From The Life of The Right Honourable Francis Bacon, Baron of Verulam, Viscount Saint Alban by William Rawley, D.D., His Lordship's First and Last Chaplain and of Late His Majesties Chaplain in Ordinary, 1657:
Towards his rising years, not before, [Francis Bacon] entered into a married estate, and took to wife Alice, one of the daughters and coheirs of Benedict Barnham, Esquire and Alderman of London; with whom he received a sufficiently ample and liberal portion in marriage. Children he had none; which, though they be the means to perpetuate our names after our deaths, yet he had other issues to perpetuate his name, the issues of his brain; in which he was ever happy and admired, as Jupiter was in the production of Pallas Athena.
Neither did the want of children detract from his good usage of his consort during the inter-marriage, whom he prosecuted with much conjugal love and respect, with many rich gifts and endowments, besides a robe of honour which he invested her withal; which she wore unto her dying day, being twenty years and more after his death.
From Personal History of Lord Bacon from Unpublished Papers by William Hepworth Dixon, 1861. pp. 158-161: ....So again with his marriage to Alice Barnham. Lord Campbell makes merry over his mercenary love and his match of convenience. Yet from his own text, and from the pages of Montagu, it is certain that he knows nothing of this love or of this match; neither who Alice Barnham was, not the circumstances of her parents; neither when she became Bacon's wife, nor the amount of jointure which she brought home to her lord. He imagines that Alice became Lady Bacon in 1603, shortly after July 3d. He says she was rich.
In all that relates to Alice Barnham the writers of Bacon's life have been as much at fault as though she had been first the love and then the wife of Ward the Rover or Steer the Leveller, in place of being, as she was, lady to a man who framed the New Philosophy and held the Great Seal. Yet some of the facts about her birth, the associations of her early years, the members of her family, the circumstances of her love, courtship, marriage, and wedded life, may still be recovered from the manuscript mounds of the Bodleian, the State Paper Office, and the library of Westwood park.

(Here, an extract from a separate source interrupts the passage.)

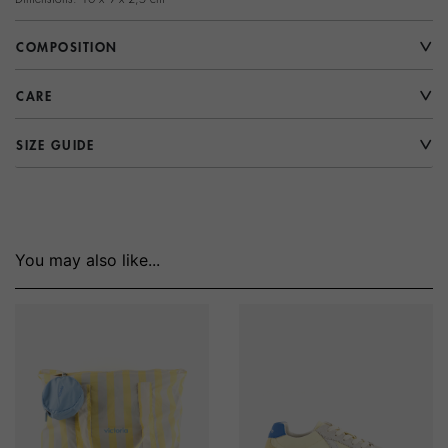
COMPOSITION
CARE
SIZE GUIDE
You may also like...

More than a year ago, in writing to his cousin Cecil, Bacon mentioned his having found a handsome maiden to his mind. She loved him and he loved her. But her mother, a widow and again a wife, having made two good matches for herself, has set her heart on making great alliances for her girls. In part to please her, still more to glorify his bride, Bacon waits and toils that he may lay at her feet a settled fortune and a more splendid name.
The family into which—when he can steal an hour from the courts of law and the pursuits of science—he goes a-courting, and in which he is now an accepted lover, consists of four girls, their pretty mother, and a bold, handsome, heady step-father of fifty-six,—a group of persons notable from their private stories, and of romantic interest from their loves and feuds with the philosopher, and from the part they must have had in shaping his views of the felicities and infelicities of domestic life.
The four young girls are the orphan daughters of Benedict Barnham, merchant of Cheapside and alderman of his ward; an honest fellow who gave his wife a good lift in the world, and left his children to take their chance of rising among men, who, with all their sins, are never blind to the merits of women blessed with youth, loveliness, and wealth. Alice is the first to fall in love; but the three hoydens who now romp around her, and perhaps get many a hug and kiss from her famous lover, will soon be in their turns followed for their bright eyes and brighter gold. Elizabeth will marry Mervin Touchet, Earl of Castlehaven, that miserable wretch who, when his first young wife, the hoyden of to-day, is in her grave, will expiate on the block the foulest crime ever charged against an English peer. The two little things now playing at Alice's knee will become, in due time, Lady Constable and lady Soames.
Much more information about Alice is available in The Life of Alice Barnham Wife of Sir Francis Bacon, by Alice Chambers Bunten. London: Oliphants, Ltd., 1919, 1928.
She died, childless, in 1650 and was buried on July 9 in the Parish Church of Eyworth, in Bedfordshire. The register reads: Alice, Viscountess Saint Alban, Widdowe Dowager to Francis Viscount Saint Alban, Lord Chancellor of England, was buried in Ye Church of Eyworth on the South Side therof the 9th July, 1650.